Al-Haggounia 001 is a meteorite that was discovered as part of a massive impact that took place before the Saharan region was a desert. Al-Haggounia is tens of thousands of years old, and was found as part of an ancient dry river bed. It is an odd meteorite that defied classification at first. It contains very little metal, and was first classified as an aubrite. Subsequent studies showed the Al-Haggounia was not an aubrite, but was a rare EL3 enstatite chondrite. Al-Haggounia 001 has a characteristic tan matrix that consists almost entirely of tiny pure enstatite crystals. There are also occasional veins, clasts and rare chondrules. Due to it's great terrestrial age, Al-Haggounia has undergone extensive weathering and is sometimes referred to as a "fossil meteorite".
The specimen being offered here is an uncut and uncleaned fragment. It weighs 12 grams.
Refer to the photo. The black centimeter cube is shown for scale and is not included. You are purchasing the specimen shown. Your purchase will include an ID label.
Please note, the Meteoritical Society bulletin quoted below is erroneous - it is still listed as an aubrite in the official listing. But, the new studies have shown it to be an EL3 enstatite chondrite. Otherwise the information is correct and is provided for historical and geographical context.
From the Meteoritical Society Bulletin Entry on Al-Haggounia 001 -
Al Haggounia 001 N27°30',W12°30'
Al Haggounia, Morocco
History: Several tons of this material have been found on the ground or by digging near Al Haggounia, Morocco (Chennaoui et al. 2007) for description of the strewn field) and sold to several dealers. The coordinates are given for the center of the strewn field, which extends ~ 40 km.
Physical characteristics: It is impossible to assess precisely the amount of material already (and to be) recovered, but according to dealers, collectors, and Jambon it is about 3 metric tons composing many samples of varied sizes (from a few g to 50 kg). The largest stones were recovered after excavating them from the ground. The outer surface is rusty brown due to severe alteration. Looks like a sedimentary breccia cemented by iron oxide and carbonate. Color changes from bluish gray to rusty brown closest to the fractures are observed. Yellow patches of sulfur (alteration) are widespread. The rocks are significantly porous with pore sizes from several cm to hundreds of microns.
Petrography: (A. Jambon, O. Boudouma and D. Badia. UPVI) Dominated by enstatite and plagioclase.

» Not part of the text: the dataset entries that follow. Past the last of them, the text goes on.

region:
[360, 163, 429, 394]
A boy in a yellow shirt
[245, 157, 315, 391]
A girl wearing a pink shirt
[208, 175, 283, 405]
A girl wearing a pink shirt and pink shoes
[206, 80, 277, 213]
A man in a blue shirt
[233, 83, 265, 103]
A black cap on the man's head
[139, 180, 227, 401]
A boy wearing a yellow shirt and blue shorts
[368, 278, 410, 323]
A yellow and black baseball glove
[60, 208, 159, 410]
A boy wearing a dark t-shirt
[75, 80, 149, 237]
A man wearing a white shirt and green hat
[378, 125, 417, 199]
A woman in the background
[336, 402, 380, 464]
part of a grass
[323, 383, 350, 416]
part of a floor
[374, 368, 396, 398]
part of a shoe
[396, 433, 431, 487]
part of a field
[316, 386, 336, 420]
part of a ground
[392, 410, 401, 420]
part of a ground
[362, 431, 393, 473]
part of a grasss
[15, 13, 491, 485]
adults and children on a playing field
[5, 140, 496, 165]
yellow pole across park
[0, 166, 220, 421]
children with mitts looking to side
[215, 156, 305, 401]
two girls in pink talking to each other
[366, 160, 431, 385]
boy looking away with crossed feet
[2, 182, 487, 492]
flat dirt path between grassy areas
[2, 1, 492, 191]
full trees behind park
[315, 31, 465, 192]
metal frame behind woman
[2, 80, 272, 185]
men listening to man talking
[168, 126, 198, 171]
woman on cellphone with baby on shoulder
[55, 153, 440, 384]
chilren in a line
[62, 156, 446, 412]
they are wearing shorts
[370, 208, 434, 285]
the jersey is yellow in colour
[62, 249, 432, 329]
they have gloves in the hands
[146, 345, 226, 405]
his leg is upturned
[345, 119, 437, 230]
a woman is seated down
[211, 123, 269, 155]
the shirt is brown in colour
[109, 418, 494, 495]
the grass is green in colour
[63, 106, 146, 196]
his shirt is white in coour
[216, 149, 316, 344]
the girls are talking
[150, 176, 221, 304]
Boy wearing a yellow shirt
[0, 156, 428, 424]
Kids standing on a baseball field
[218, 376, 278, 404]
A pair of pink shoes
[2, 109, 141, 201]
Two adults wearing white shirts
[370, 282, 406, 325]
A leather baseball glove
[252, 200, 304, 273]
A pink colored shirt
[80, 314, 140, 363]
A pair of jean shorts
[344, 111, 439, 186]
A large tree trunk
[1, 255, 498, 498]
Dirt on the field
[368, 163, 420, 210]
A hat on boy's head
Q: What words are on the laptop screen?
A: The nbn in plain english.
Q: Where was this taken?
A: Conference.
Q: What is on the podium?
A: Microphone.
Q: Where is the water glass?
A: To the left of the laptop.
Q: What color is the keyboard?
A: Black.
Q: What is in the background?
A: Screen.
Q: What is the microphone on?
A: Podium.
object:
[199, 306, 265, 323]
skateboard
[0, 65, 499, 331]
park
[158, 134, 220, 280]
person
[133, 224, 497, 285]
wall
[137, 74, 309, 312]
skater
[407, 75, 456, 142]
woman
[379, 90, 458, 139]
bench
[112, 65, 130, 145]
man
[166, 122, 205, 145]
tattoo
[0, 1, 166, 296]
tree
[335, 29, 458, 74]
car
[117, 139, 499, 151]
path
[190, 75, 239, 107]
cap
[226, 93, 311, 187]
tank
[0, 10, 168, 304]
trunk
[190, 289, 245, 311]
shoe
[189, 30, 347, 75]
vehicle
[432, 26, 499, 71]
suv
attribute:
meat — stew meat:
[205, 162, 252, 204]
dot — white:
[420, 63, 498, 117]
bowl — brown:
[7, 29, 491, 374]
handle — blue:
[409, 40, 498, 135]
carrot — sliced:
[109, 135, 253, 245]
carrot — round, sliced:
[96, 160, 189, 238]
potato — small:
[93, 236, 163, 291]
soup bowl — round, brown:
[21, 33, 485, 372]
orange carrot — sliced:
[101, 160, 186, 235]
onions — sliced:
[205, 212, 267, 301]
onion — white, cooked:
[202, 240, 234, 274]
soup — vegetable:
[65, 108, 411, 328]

Troilite, graphite daubreelite, oldhamite, kamacite rich in Si and schreibersite are present.
Mineral compositions: Enstatite (En98Fs1Wo1) and plagioclase (Ab78An16Or5).
Type specimens: A total of 50 g of sample and three polished sections are on deposit at UPVI.
Main masses: Beroud, 3886 g (26 pieces from 1185 g to 5.8 g); PThomas, 4497 g (33 pieces from 11 to 1507 g); Hmani, about 500 kg; Ouzrou, about 500 kg.